Carroll: “It’s a culmination of five years, what is it?”
Yes, he’s reminded, this is Year 5.
Carroll: “This is Year 5. It’s taken all of this time to get to this point and he’ll still improve, but you can really see him as a real true vet now.”
It’s weird to think of Wilson as a veteran, but it’s true. He is expected to be polished. Not perfect, but polished.
Act II of Wilson’s career comes with new terms, new expectations, new perceptions. He still says the same things; Wilson is nothing if not consistent in how he talks about himself, his team or football. But everything else is different.
The underdog thing, that doesn’t even come up anymore. Neither does his height. He has defeated both with his play.
But Year 5 is the start of something new, a transition. It continues what Wilson and the Seahawks have been building toward, but it is new.
It is an important transition for Wilson because of all that happened in the past year:
• He played like an MVP candidate in the second half of the season, mostly without running back Marshawn Lynch. Expectations for Wilson are higher than ever. People saw what he could be at his best.
• Lynch hung up his spikes (on Twitter). Lynch had come to stand for everything Carroll wanted from his team: run-first, tough, physical, relentless. You could argue that although Wilson, as the quarterback, was the most important addition, Lynch was the foundation. “He’s the heart and soul of our team,” Seahawks running-backs coach Sherman Smith once said of Lynch. “I truly believe that.” The offense is now Wilson’s, which doesn’t mean the Seahawks won’t run the ball, but the burden is now fully on Wilson.
• He married Ciara in England. He has become everything a modern quarterback is expected to be: rich (with his new contract last season), with a celebrity wife or girlfriend (see: Ciara) and endorsements (Example: Bose commercial with Macklemore).
The second act of a quarterback’s career should, in theory, be his best. He’s still in his prime, but he has seen enough, has learned enough, that his mind has caught up with his physical ability.
“It’s fun when you get to that point in your career, because you feel like you can do no wrong,” said Warren Moon, the Hall of Fame quarterback and Seahawks broadcaster.
“It’s almost like a calming effect,” Moon added. “Before that, you’re always on pins and needles, there’s always a nervousness about you.
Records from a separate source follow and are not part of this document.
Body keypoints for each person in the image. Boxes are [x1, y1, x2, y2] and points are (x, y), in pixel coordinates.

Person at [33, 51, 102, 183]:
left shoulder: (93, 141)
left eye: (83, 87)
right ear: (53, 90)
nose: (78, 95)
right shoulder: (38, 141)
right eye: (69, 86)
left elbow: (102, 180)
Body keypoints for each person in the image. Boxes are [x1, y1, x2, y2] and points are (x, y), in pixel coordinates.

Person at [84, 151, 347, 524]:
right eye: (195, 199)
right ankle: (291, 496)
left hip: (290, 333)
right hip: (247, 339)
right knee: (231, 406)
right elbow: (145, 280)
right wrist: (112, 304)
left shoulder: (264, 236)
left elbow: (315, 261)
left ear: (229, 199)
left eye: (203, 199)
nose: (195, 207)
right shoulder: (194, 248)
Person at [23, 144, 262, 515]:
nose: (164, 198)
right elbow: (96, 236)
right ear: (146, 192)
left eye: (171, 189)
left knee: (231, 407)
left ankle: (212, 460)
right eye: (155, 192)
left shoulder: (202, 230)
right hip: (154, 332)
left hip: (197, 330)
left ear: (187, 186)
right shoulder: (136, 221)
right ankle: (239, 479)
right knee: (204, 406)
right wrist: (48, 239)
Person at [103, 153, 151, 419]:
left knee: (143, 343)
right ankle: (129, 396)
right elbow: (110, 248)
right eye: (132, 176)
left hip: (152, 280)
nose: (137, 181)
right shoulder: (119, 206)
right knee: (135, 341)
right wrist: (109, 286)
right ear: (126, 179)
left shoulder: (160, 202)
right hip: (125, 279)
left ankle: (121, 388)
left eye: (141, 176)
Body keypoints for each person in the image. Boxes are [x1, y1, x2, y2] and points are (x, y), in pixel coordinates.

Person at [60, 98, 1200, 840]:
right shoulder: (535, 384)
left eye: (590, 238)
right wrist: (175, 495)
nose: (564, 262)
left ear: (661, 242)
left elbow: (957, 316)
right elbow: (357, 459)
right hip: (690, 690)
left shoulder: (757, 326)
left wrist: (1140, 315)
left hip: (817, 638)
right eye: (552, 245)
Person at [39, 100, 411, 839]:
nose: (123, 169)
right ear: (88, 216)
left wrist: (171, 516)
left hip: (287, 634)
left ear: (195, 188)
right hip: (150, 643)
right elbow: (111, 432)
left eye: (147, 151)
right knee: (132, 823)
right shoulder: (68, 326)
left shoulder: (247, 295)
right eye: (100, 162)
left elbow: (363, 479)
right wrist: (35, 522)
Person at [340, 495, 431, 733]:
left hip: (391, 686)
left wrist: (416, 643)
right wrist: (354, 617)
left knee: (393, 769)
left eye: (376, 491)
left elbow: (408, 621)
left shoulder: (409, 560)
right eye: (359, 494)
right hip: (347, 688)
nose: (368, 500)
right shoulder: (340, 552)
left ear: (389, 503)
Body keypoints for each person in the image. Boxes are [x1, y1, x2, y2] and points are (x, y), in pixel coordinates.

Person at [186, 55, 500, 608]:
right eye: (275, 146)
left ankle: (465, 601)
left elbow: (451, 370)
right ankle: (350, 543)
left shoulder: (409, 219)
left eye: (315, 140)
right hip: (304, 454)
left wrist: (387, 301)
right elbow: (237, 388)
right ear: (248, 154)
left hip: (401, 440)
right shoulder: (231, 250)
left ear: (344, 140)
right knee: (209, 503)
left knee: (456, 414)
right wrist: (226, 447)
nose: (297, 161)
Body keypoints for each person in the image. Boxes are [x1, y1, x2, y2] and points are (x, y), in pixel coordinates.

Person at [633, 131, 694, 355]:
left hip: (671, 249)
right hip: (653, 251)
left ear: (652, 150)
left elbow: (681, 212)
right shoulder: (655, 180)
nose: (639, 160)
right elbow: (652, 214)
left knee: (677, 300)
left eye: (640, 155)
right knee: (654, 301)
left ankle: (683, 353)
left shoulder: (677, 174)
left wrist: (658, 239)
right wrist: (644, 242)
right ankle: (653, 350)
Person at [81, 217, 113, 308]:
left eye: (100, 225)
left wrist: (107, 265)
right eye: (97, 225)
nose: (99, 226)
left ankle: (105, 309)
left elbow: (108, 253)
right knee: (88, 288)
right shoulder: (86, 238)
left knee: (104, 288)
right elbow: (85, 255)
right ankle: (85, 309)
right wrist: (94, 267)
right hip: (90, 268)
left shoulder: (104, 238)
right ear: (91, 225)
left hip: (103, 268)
But when you get to that, you just go to games calm, because you put the preparation in, you have the knowledge. Now it’s just a matter of going out there, and you really look forward to those games.”
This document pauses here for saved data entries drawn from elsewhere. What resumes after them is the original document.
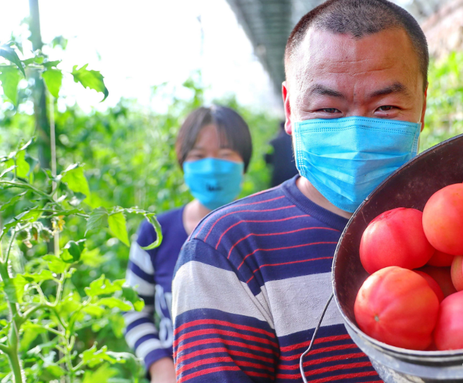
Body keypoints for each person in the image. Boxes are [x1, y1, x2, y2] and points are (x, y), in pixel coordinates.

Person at [172, 0, 428, 381]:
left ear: (422, 104)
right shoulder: (229, 251)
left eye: (385, 107)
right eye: (328, 109)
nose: (356, 134)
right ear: (290, 110)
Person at [123, 105, 253, 383]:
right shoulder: (155, 234)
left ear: (244, 164)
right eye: (198, 155)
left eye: (225, 154)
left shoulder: (263, 230)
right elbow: (133, 310)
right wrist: (159, 365)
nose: (212, 165)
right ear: (183, 163)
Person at [264, 121, 298, 186]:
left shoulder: (274, 142)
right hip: (294, 178)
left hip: (278, 178)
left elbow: (266, 160)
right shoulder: (296, 142)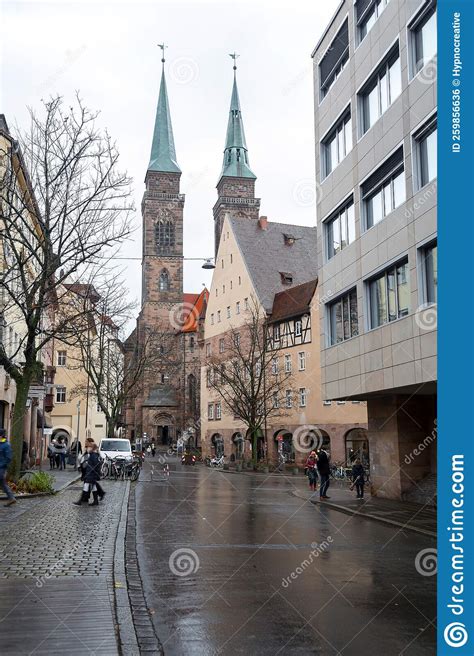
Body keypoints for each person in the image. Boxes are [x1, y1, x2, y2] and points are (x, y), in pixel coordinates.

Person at [0, 429, 16, 507]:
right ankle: (11, 498)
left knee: (3, 483)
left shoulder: (6, 445)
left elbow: (8, 458)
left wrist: (1, 465)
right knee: (3, 484)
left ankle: (11, 498)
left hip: (1, 468)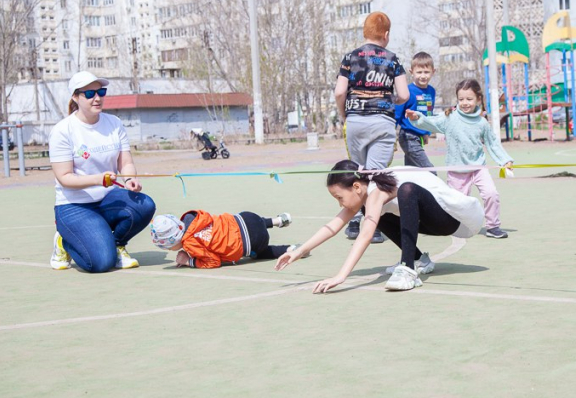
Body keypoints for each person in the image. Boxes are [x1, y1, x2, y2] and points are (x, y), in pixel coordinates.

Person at [274, 160, 485, 293]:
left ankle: (408, 270)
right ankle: (418, 260)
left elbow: (365, 235)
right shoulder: (366, 193)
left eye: (339, 197)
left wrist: (341, 276)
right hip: (432, 220)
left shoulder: (377, 191)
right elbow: (333, 226)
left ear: (356, 187)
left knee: (407, 190)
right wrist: (299, 251)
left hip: (453, 219)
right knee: (372, 211)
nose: (340, 203)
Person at [49, 71, 156, 272]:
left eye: (101, 92)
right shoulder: (63, 130)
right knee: (100, 263)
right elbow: (65, 178)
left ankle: (117, 245)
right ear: (75, 97)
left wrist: (130, 179)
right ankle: (65, 241)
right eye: (89, 94)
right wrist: (98, 179)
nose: (97, 98)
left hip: (108, 198)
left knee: (145, 205)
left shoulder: (114, 123)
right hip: (74, 205)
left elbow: (126, 163)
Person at [335, 11, 409, 242]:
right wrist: (390, 101)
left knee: (358, 171)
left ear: (364, 32)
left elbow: (339, 92)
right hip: (382, 121)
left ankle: (356, 220)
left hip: (355, 120)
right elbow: (404, 94)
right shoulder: (393, 59)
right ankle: (373, 225)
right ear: (386, 35)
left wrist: (344, 115)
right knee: (377, 174)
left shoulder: (349, 58)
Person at [406, 78, 513, 239]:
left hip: (478, 168)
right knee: (455, 203)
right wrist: (417, 118)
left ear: (478, 99)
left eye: (469, 99)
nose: (465, 103)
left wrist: (505, 160)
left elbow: (493, 144)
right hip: (456, 170)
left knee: (491, 194)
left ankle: (493, 226)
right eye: (461, 99)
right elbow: (430, 122)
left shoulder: (482, 123)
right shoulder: (450, 118)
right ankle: (453, 226)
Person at [150, 211, 295, 268]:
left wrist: (188, 261)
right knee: (247, 223)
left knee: (258, 253)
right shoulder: (193, 218)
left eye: (168, 247)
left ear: (173, 241)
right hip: (247, 218)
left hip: (254, 242)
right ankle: (278, 220)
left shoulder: (190, 245)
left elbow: (213, 262)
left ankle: (289, 249)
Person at [395, 51, 437, 171]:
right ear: (411, 72)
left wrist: (426, 133)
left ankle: (408, 189)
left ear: (433, 72)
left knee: (412, 172)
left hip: (419, 136)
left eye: (426, 72)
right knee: (429, 170)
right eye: (419, 72)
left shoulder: (432, 91)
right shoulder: (407, 91)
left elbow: (429, 114)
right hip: (408, 136)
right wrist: (391, 133)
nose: (423, 76)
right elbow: (397, 113)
Wilson said one of his goals this offseason was to become a “master of protection” — the way he handles and interacts with the offensive line. That’s part of Act II.
“When you think of guys like Peyton Manning, like Tom Brady, Drew Brees, they’re great at it,” Wilson said.
Wherever you think Wilson falls in the quarterback hierarchy — and feel free to debate away — those are the names, the reputations, Wilson is chasing.
He is held to a different standard now, not only in the outside world but also within the Seahawks. Last year, after he struggled in a loss to Arizona, Carroll and offensive coordinator Darrell Bevell were critical of Wilson publicly in a way that felt different. Gentle still but different.
And in an exhibition game against the Vikings this year, Carroll used his opening comments to say Wilson needed to get rid of the ball quicker, that he needed to help the offensive line.
Those are small but symbolic signs of Wilson beginning his second act.
Act III is still years away. That’s when Wilson’s body will change with age. His mind will become his greatest tool, the thing he has to lean on.
But right now he’s just starting Act II, when he should be at his best, and if nothing else there’s plenty of intrigue to keep people watching.
“I really feel he’s primed to have an MVP-type season, or at least be in the running,” Moon said. “He’s never probably going to throw the ball enough here to warrant that, but he’ll definitely be in the conversation, I think, if everybody stays healthy and he does what I think he’s capable of.”